Les Nouvelles routes de la soie, ou la voie royale de Pékin
25 avril 2019Près d'une quarantaine de chefs d'Etat et de gouvernement ont été invités à Pékin, en tête desquels Vladimir Poutine. L'Allemagne est représentée par son ministre de l'Economie, Peter Altmaier.
Ce projet, qui s'appelle désormais "Initiative ceinture et route", est désormais au cœur de la politique étrangère chinoise. La Chine veut étendre son influence en tissant des liens commerciaux entre l'Asie, l'Afrique et l'Europe, en échange de quoi Pékin promet aux Etats partenaires des investissements renforcés.
Infrastructures en masse
"Une coopération pour des intérêts communs" : voilà un des slogans inscrits sur les drapeaux qui bordent les grands axes de Pékin durant le sommet sur les "Nouvelles routes de la soie". Un étendard brandit haut par le chef de la diplomatie chinoise, Wang Yi, qui se félicite du fait que "ces six dernières années, certains pays se sont dotés de leur première voie rapide. D'autres ont pu grâce à l'initiative des "Nouvelles routes de la soie" construire un port et ainsi avoir accès à l'océan. Ou commencer à construire des infrastructures industrielles."
La Chine finance des infrastructures, promet des investissements, un développement économique.
"Gagnant-gagnant" pas très équitable
Mais jusqu'à présent, sous couvert de "gagnant-gagnant ", ce sont surtout les entreprises chinoises qui profitent de la coopération : elles réalisent 90% des projets lancés dans le cadre de cette coopération. Les Européens voient d'un œil critique les crédits accordés massivement par la Chine à des Etats faibles qui tombent ainsi dans le piège de l'endettement.
Jörg Wuttke, ancien président de la chambre de commerce UE-Chine, cite l'exemple d'une autoroute, construite au Monténégro par des entreprises chinoises et financée par des emprunts contractés... auprès de la Chine : "Chaque kilomètre a coûté 20 millions de dollars", explique-t-il. "Pour le Monténégro, ça représente 40% de son PIB. Et après toutes les études de faisabilité, il a été clair que le Monténégro ne pourrait jamais rembourser. Le pays se retrouve alors endetté et on peut se demander : que vont faire les Chinois avec ce débiteur qu'est le Monténégro ?"
L'Allemagne entre deux chaises
L'Allemagne, la France et la Grande-Bretagne n'ont toujours pas signé la déclaration sur l'"Initiative ceinture et route". Le projet manque pour elles de transparence, de règles du jeu équitables.
Le ministre allemand de l'Economie, Peter Altmaier (CDU), appelle au respect de standards internationaux sociaux, environnementaux et dans l'attribution des marchés.

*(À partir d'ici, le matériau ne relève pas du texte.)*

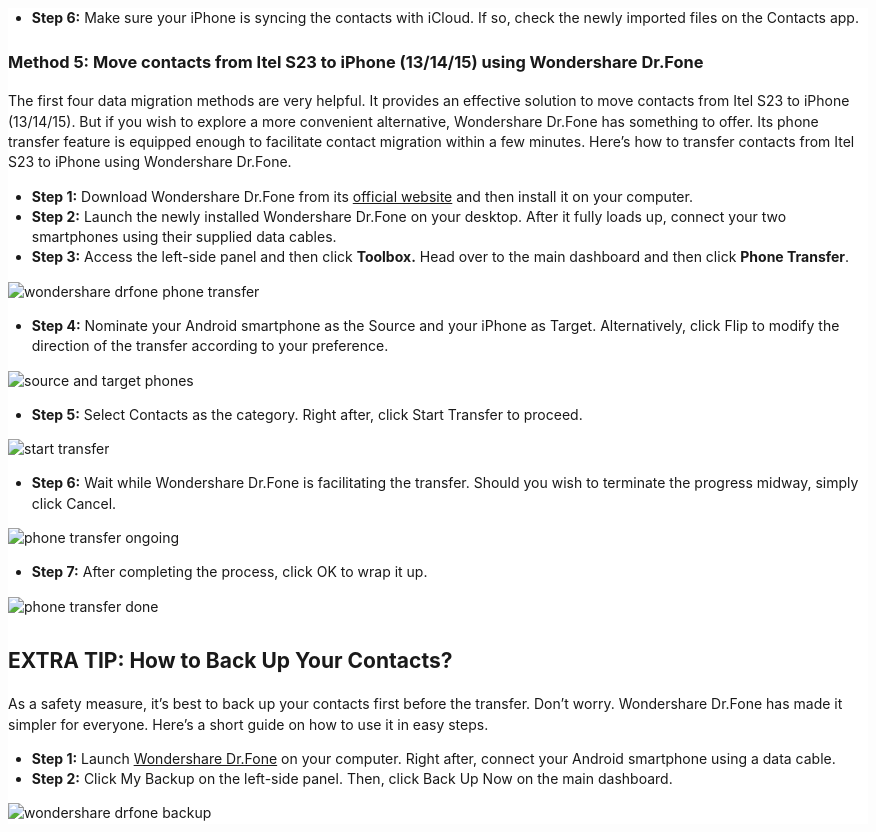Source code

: - **Step 6:** Make sure your iPhone is syncing the contacts with iCloud. If so, check the newly imported files on the Contacts app.

### Method 5: Move contacts from Itel S23 to iPhone (13/14/15) using Wondershare Dr.Fone

The first four data migration methods are very helpful. It provides an effective solution to move contacts from Itel S23 to iPhone (13/14/15). But if you wish to explore a more convenient alternative, Wondershare Dr.Fone has something to offer. Its phone transfer feature is equipped enough to facilitate contact migration within a few minutes. Here’s how to transfer contacts from Itel S23 to iPhone using Wondershare Dr.Fone.



- **Step 1:** Download Wondershare Dr.Fone from its [official website](https://tools.techidaily.com/wondershare/drfone/phone-switch/) and then install it on your computer.
- **Step 2:** Launch the newly installed Wondershare Dr.Fone on your desktop. After it fully loads up, connect your two smartphones using their supplied data cables.
- **Step 3:** Access the left-side panel and then click **Toolbox.** Head over to the main dashboard and then click **Phone Transfer**.

![wondershare drfone phone transfer](https://images.wondershare.com/drfone/guide/drfone-home.png)

- **Step 4:** Nominate your Android smartphone as the Source and your iPhone as Target. Alternatively, click Flip to modify the direction of the transfer according to your preference.

![source and target phones](https://images.wondershare.com/drfone/guide/transfer-android-to-ios-1.png)

- **Step 5:** Select Contacts as the category. Right after, click Start Transfer to proceed.

![start transfer](https://images.wondershare.com/drfone/guide/transfer-android-to-ios-2.png)

- **Step 6:** Wait while Wondershare Dr.Fone is facilitating the transfer. Should you wish to terminate the progress midway, simply click Cancel.

![phone transfer ongoing](https://images.wondershare.com/drfone/guide/transfer-android-to-ios-3.png)

- **Step 7:** After completing the process, click OK to wrap it up.

![phone transfer done](https://images.wondershare.com/drfone/guide/transfer-android-to-ios-4.png)

## EXTRA TIP: How to Back Up Your Contacts?

As a safety measure, it’s best to back up your contacts first before the transfer. Don’t worry. Wondershare Dr.Fone has made it simpler for everyone. Here’s a short guide on how to use it in easy steps.



- **Step 1:** Launch [Wondershare Dr.Fone](https://tools.techidaily.com/wondershare/drfone/phone-switch/) on your computer. Right after, connect your Android smartphone using a data cable.
- **Step 2:** Click My Backup on the left-side panel. Then, click Back Up Now on the main dashboard.

![wondershare drfone backup](https://images.wondershare.com/drfone/guide/android-backup-and-restore-1.png)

Comme les entrepreneurs allemands (réunis au sein du BDI), le ministre est tiraillé entre le volume desdits marchés, non négligeables, et la peur de la concurrence déloyale.
En Europe, la Chine a déjà fait main basse sur plusieurs fleurons de l'économie. En Allemagne, elle lorgne sur des entreprises de machines-outils ou encore sur le port de la ville de Duisburg.
En plus de son nouveau mécanisme de contrôle des investissements étrangers, le gouvernement allemand se dit prêt à subventionner certains emplois et à investir dans le secteur de l'innovation pour contrer l'offensive commerciale de la Chine.
Mais l'Union européenne n'a pas de position unitaire vis-à-vis de la stratégie chinoise.
L'Italie se rallie
L'Italie a été le premier pays du G7 à rejoindre le projet de Pékin, pour l'extension du port de Gênes, ce qui lui a valu d'être critiquée par les autres puissances européennes.
La directrice générale du Fonds monétaire international, Christine Lagarde, est également présente à Pékin. Elle appelle de ses vœux "une régulation financière saine, des règles transparentes pour l'investissement et l'attention à la pérennité budgétaire". Par ailleurs, la patronne du FMI a salué, "le travail qui démarre maintenant pour faire en sorte que les projets des Nouvelles routes de la soie soient verts, faibles en carbone et durables pour le climat".